§ **Records provided**
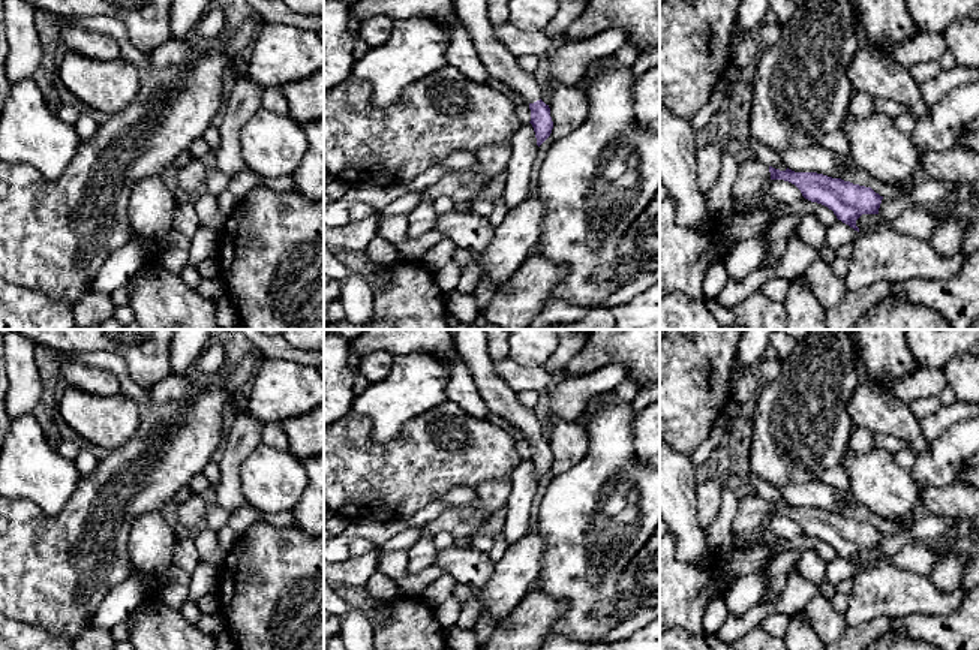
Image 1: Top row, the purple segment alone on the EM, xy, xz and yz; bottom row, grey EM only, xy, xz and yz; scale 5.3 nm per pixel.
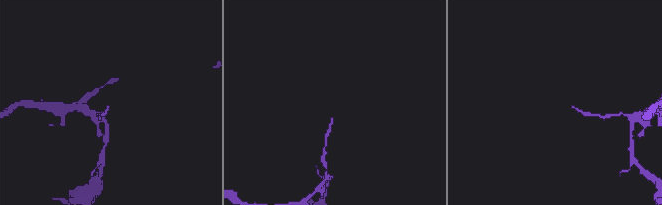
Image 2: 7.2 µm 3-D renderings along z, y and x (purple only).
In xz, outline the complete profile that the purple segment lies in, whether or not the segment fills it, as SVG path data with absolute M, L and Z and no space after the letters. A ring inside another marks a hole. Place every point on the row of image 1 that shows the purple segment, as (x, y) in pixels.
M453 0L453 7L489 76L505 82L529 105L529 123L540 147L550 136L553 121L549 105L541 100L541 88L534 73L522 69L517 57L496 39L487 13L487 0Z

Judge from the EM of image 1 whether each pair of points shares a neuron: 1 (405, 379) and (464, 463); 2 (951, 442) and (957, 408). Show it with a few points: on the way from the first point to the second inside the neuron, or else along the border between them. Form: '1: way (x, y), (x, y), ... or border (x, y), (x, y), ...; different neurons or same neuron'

§ **Task goal**
Count lines, not occurrences. State how many lines of the entries contain the word "only", and add nothing.

§ **Solution**
2